Space below my Feet
Space below my Feet, by Gwen Moffat. Boston: Houghton Mifflin Company, The Riverside Press, Cambridge, 1961. 302 pages, illustrated with photographs. Price $5.
Among mountaineering works Gwen Moffat’s book is in a category all by itself. (A well-known climber’s un-mountain-minded wife declares this is the first book on climbing she has read from cover to cover!) The writer is unorthodox, uncompromising, honest, charming and a born rebel. While struggling for means to express herself in the limited routine of the English Army just after the war, a conscientious objector introduces her to rock-climbing in the Welsh Hills. From that moment her entire life unfolds against a background of mountains, and she takes us with her. We follow Gwen in her hobo existence in a shack in Cornwall, in cottages in Wales and Scotland, on a fishing boat; we experience a novice’s thrills during her first climbs, bare-footed, on the Welsh slabs; we go through hairbreadth escapes, and the climbing goes on: difficult, severe, very severe. When we finally part from her and her husband on the summit of the Breithorn after 12 hours on the Younggrat, she is a fully qualified guide. To keep alive and support her little daughter in the meantime she has followed a number of trades, all with a mountain background except for a job in a theatre: running a Youth Hostel in Wales, driving a travelling store on lonely roads in the Scottish Highlands, acting as a maid of all work in a hotel in the British Lakes.

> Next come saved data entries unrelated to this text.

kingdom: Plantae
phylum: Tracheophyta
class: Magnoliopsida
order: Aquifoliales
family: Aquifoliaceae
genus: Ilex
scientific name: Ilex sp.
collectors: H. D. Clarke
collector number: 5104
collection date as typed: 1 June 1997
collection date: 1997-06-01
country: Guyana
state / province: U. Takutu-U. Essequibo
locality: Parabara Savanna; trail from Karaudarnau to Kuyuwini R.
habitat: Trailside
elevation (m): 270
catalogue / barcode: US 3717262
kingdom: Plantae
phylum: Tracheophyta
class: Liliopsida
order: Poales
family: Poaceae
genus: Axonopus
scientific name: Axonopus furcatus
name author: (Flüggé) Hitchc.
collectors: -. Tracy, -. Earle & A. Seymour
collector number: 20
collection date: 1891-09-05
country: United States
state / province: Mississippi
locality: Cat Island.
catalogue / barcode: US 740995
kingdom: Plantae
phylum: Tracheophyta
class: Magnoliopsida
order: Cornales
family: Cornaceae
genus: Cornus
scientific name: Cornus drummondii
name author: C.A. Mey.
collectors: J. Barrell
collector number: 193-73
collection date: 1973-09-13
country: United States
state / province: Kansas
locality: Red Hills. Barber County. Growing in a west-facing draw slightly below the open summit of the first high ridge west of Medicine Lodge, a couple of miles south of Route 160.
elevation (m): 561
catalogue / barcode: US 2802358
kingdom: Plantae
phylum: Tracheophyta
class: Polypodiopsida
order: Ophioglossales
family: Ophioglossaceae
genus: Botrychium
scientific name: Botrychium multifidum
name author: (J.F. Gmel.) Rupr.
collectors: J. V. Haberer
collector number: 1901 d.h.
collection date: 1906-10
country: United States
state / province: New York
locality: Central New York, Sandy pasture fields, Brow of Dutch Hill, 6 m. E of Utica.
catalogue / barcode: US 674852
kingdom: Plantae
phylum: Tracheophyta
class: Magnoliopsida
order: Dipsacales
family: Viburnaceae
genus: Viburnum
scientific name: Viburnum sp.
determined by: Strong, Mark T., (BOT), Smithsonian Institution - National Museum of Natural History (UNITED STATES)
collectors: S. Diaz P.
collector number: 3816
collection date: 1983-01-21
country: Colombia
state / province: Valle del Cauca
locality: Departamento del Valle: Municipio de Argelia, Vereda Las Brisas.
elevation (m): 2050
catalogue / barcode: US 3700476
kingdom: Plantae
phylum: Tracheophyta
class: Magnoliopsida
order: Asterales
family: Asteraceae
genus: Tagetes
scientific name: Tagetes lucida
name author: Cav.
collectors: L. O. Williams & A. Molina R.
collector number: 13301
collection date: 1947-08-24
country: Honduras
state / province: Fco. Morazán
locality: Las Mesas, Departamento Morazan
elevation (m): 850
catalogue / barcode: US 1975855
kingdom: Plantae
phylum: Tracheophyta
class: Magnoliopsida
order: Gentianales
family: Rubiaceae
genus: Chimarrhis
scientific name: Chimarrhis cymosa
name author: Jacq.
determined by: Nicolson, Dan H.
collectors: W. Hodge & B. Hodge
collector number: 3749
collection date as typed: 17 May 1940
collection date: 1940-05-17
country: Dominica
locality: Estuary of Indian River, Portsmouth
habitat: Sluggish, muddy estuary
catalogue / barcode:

From time to time we are taken for exciting adventures on the Continent, to Chamonix, Zermatt and the Dolomites. To this reader however, the most fascinating parts of the book are the descriptions of the mountains Gwen Moffat knows best, the Welsh and Scottish Hills, and the enchanting island of Skye. People of all sorts come and go in the pages, but they are secondary to the main theme of a human being and her endeavors in high places.
The great attraction of Space below my Feet is the writer’s power to conjure up mountain scenes, moods and weather and her own reactions to them. This is an intensely personal book and may be frowned on by those who like their mountains to be viewed objectively. Mountains are her passion: through them she found freedom and her true self, and she feels she can best express herself climbing among them. The objective mountain worshipper is often personally inarticulate; he dwindles into insignificance beside the beloved object and is rather guilt-stricken about obtruding his own feelings in descriptions of climbs. To him Space below my Feet may smack of exhibitionism. But how readable it is! Let us hope that this unusually honest and vivid writer will continue to climb and to tell us all about it.